We met shortly after I had gotten out of a bad relationship and was forced to seek counseling. I tried the independent route, but I couldn’t handle it. I couldn’t handle the way the therapist would stare at me. I knew it was his job, but I often felt like he was leering at me or judging me for what I said. It always seemed like he thought I was weak because I let it happen—like it was something I could control. I tried several other therapists and found that I couldn’t connect with any of them.

The woman who owned the shelter I had fled to that fateful night told me about a woman who ran group sessions for survivors of abuse. She encouraged me to go check it out and see how I liked it. And that’s where I met Bryce. He was what made me continue to come back to the group.

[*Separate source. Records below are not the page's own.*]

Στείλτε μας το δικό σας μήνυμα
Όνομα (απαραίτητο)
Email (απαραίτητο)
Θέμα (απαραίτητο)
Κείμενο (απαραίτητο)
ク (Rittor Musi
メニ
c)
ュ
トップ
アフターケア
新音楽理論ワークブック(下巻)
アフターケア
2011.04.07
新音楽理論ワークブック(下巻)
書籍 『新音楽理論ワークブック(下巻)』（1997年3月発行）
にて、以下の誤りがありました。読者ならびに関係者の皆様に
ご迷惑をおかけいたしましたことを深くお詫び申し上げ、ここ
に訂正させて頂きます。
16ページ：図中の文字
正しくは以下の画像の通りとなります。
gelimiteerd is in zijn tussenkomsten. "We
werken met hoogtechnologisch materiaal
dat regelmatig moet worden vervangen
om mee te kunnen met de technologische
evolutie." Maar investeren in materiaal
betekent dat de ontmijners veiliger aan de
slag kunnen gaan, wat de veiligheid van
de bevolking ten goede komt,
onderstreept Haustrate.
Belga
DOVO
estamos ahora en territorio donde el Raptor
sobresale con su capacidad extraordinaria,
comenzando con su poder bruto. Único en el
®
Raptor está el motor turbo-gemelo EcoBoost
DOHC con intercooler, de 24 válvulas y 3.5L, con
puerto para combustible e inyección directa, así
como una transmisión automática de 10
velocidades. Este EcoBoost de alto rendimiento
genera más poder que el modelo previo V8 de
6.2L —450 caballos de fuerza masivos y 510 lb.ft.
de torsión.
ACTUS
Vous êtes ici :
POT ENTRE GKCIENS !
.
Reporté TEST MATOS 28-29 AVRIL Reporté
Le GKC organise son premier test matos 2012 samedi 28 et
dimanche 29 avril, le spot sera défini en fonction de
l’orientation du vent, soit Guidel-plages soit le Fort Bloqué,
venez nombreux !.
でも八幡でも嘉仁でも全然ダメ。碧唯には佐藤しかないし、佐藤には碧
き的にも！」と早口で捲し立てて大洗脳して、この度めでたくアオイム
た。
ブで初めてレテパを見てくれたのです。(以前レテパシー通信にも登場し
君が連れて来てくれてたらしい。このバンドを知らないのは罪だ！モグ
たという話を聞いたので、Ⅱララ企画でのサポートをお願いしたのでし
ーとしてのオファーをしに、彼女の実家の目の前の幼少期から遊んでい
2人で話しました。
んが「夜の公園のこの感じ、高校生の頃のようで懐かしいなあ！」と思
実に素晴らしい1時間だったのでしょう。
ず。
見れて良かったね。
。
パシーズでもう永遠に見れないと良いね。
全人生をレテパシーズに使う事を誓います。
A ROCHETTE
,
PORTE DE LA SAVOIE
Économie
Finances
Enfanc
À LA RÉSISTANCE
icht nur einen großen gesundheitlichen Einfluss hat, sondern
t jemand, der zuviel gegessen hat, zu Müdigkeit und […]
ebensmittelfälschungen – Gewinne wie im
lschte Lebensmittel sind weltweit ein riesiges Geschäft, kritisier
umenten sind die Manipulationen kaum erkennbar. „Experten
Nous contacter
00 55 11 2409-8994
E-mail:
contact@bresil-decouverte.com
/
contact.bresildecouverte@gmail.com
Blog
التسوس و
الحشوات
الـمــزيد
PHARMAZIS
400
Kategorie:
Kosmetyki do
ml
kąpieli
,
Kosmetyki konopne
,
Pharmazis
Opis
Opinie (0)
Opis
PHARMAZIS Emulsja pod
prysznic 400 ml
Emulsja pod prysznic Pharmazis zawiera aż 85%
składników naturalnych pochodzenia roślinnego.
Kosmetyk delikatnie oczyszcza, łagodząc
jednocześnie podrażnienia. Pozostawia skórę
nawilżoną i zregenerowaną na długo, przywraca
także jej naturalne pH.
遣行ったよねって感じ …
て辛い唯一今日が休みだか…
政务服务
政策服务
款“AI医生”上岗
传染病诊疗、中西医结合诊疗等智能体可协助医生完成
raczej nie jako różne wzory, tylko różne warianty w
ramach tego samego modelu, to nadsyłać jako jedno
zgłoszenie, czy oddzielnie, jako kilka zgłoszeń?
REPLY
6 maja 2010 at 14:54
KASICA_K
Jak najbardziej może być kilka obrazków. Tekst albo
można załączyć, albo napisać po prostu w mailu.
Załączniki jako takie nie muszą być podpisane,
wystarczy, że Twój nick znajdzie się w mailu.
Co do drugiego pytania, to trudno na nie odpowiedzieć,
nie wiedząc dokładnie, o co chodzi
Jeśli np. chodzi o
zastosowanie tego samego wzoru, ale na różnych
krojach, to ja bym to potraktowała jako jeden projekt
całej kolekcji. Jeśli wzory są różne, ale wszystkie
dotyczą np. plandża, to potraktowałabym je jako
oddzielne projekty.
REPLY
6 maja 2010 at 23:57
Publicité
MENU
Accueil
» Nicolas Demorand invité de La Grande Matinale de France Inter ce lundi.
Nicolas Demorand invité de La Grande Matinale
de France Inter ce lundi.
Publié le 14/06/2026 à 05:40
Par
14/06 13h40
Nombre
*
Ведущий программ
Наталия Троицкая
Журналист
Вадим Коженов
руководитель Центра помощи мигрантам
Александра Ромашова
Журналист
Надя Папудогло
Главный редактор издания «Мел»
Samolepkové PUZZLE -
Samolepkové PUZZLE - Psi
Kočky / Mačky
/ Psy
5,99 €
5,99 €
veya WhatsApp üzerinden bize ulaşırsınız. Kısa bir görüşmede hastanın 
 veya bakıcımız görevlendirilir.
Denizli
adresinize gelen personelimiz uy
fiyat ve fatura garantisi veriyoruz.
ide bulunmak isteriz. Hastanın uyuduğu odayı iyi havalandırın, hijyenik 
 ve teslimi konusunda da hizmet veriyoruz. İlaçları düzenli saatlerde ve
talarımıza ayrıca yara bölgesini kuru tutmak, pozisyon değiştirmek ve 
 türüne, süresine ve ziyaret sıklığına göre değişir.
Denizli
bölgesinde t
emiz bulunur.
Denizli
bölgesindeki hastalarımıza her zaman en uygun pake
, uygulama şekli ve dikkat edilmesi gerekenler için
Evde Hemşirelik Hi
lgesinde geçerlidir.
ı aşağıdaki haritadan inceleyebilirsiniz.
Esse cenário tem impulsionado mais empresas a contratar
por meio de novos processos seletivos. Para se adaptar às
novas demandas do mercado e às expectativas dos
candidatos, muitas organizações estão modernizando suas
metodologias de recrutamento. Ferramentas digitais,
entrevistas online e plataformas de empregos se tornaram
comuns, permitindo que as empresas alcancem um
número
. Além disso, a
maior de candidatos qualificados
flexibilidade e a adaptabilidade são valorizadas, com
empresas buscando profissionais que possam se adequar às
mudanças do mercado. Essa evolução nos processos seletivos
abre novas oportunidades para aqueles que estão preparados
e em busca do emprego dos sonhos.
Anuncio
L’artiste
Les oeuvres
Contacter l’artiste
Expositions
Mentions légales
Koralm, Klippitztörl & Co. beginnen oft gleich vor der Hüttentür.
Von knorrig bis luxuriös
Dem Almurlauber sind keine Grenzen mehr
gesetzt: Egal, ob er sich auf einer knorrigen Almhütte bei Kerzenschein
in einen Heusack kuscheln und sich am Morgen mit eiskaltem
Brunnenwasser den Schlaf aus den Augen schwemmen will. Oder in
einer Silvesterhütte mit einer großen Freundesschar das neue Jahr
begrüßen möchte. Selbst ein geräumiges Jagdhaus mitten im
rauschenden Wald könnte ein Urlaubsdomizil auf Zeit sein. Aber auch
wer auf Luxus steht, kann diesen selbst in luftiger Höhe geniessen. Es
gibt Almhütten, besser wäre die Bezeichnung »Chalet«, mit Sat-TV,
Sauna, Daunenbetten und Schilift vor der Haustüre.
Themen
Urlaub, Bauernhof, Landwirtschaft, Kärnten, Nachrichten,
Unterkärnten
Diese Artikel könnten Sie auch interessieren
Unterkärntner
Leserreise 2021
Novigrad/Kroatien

It wasn’t his looks that had drawn me in—not that they hurt—but it was the way he made me feel like it was okay that I didn’t want to talk. He put me at ease, which said a lot for his character considering all I had been through. And when I was finally ready to talk to him after a group session one day, he held me while I cried and bared my soul. When it was all over, he took my hand, led me out of the community room, and told me he was going to show me the world.

It made me laugh—my first real laugh in a long time. His notion of the world and how we fit into it together saved me in a way I never thought possible. Sure, it was great to have Ally in my life. I knew I could open up to her. But something about Bryce and the fact that we had both lived through horrors and survived them created a strong bond that I didn’t have with anyone else. And I doubted I ever would.

Bryce was a victim of abuse too, but his was a bit different than mine. He suffered abuse at the hands of his father. It began when he was just a child and continued right up until his seventeenth birthday, when Bryce shot him.

“Hey, sweetie. Everything go okay today?” Bryce asked, the muscles in his jaw tightening.

“Yes?” I answered him. “No. I don’t know.”

“Breathe,” Bryce told me while rubbing my back as he held me. “Do you need a drink?”

“A drink and so much more,” I said, smiling at him.

“Well, lucky for you, I took the evening off to be with you. Did things not go as you hoped?”

“Terry was my photographer,” was all I could say.

Bryce scrubbed a hand down his face, his eyes widening in disbelief. “Oh, damn. Okay, let’s take this party somewhere more private. Let me just talk to Noah, and we’ll be out of here.” With that, Bryce kissed my forehead and was off in search of his business partner.

* * *

Once we were at Bryce’s apartment, he opened a bottle of wine and poured me a glass. He brought it over to the couch, where I always sat.

“So tell me,” he said. “How does he look?”

I giggled at my bi-curious friend. “He looks good.” I swallowed a large gulp of the wine. I enjoyed the way the full-bodied red slid down my throat.

Bryce snickered at my words. “Does he now?”

My cheeks flushed and guilt filled my gut. His eyes weren’t meeting mine, and his smile wasn’t as wide and warm as it had been when he first saw me.